Dr. Artz’s knowledge and thoroughness impressed him.
“We talked about my goals, what I’d like to see and why I would like to make changes,” he said. “My why was because I have family members who have lost a foot because of uncontrolled diabetes and I did not want to fall prey to that. I did not want to be that person.”
Thomas met with Dr. Artz twice a week for 13 weeks, mostly virtually due to COVID-19.
“They helped me create goals—to get under 200 pounds and reverse (my) diabetic diagnosis,” he said.
But it wasn’t just talk. Real-life education, including healthy grocery shopping and cooking, made a difference in Thomas’ pursuit of lower scale and glucose numbers.
“They took us to the downtown market and showed us how to cook a healthy meal,” he said. “It’s lifestyle medicine.”
Thomas took a liking to the Southwest scramble he learned to make—a mixture of tofu, kale and other healthy plant ingredients.
“They’re things I never cooked with before,” he said. “It was very tasty. I’ve made it ever since and added tofu to my staples. It was something I was always afraid of cooking with because I didn’t know what to do with it. I had fear and distrust that they educated away.”
Thomas also learned to make a soup with chick peas and Mediterranean-style flavors.
“I have a better idea of what’s healthy and I’m trying to keep portion sizes down,” he said. “I had tried a few fad diets, but now my meals are consistent and healthy. I’m able to eat until I’m full. My blood sugar is down to 120 and I’m back in the pre-diabetic range. It feels awesome. If I could get down a little more I’d be even happier.”
Thomas said his husband, Chuck, has also benefited from the healthy meal plans. Thomas would recommend the Lifestyle Medicine CHIP program to anyone struggling with weight issues or diabetes.

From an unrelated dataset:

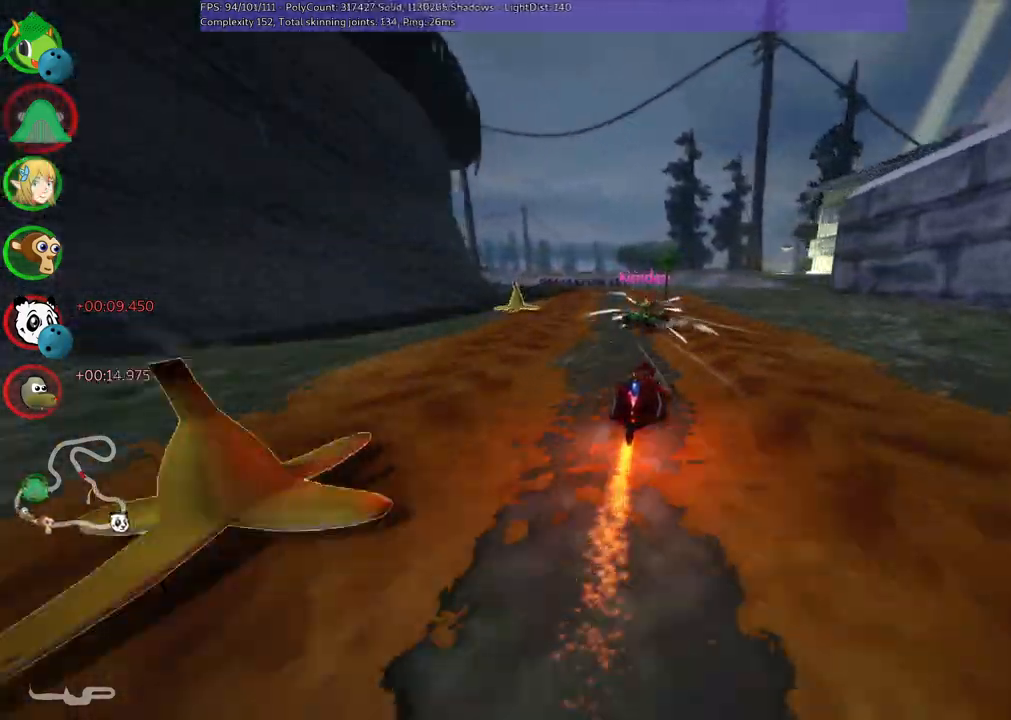
{"keys": ["m", "right", "up"], "events": [[83, "m", "down"], [183, "up", "down"], [367, "left", "up"], [367, "right", "down"]]}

“It’s awesome,” he said. “I think they did a great job of educating me and changing my mind about what was possible through nutrition. There were chefs and nutritionists involved in the classes. It’s still working as long as I continue to keep up with what I’m doing.”
Thomas is also exercising more, another key to weight loss.
“They want you to move more so I’ve made some habit changes that get me moving more,” he said. “I’ve gone from being sedentary to walking 2 to 3 miles a day during the summer. Now, I’m doing yoga, home workouts and I bought a rowing machine.”
Dr. Stephanoff said he’s impressed with Thomas’ progress and plans to recommend the program to other patients.
“Luke seemed to be fighting an uphill battle for years,” Dr. Stephanoff said. “When I first met him, he was trying a program on which he’d lost but then regained weight. That is a common result with popular diets. I’m grateful that Luke gave health another chance and chose to see me. I’m very grateful that we could offer him the CHIP program to make the effective, sustainable changes that he accomplished. The results show.”
Dr. Stephanoff said substituting healthy habits for bad ones can make all the difference.
“Until recently, Luke was getting sicker,” he said. “His blood sugars were worsening, among other problems. At that rate, things didn’t look good. Now, I am much more optimistic about his prognosis. I bet he’s adding five to 10 years to his life and 10 to 20 years of dramatically better function in addition to better energy and more joy on a daily basis.”
I am surprised this article did not say what type of diabetes Luke was dealing with.
Good eating habits and exercise are good for both Type 1 and Type 2. Sadly, Type 1 is a life time battle that never goes away..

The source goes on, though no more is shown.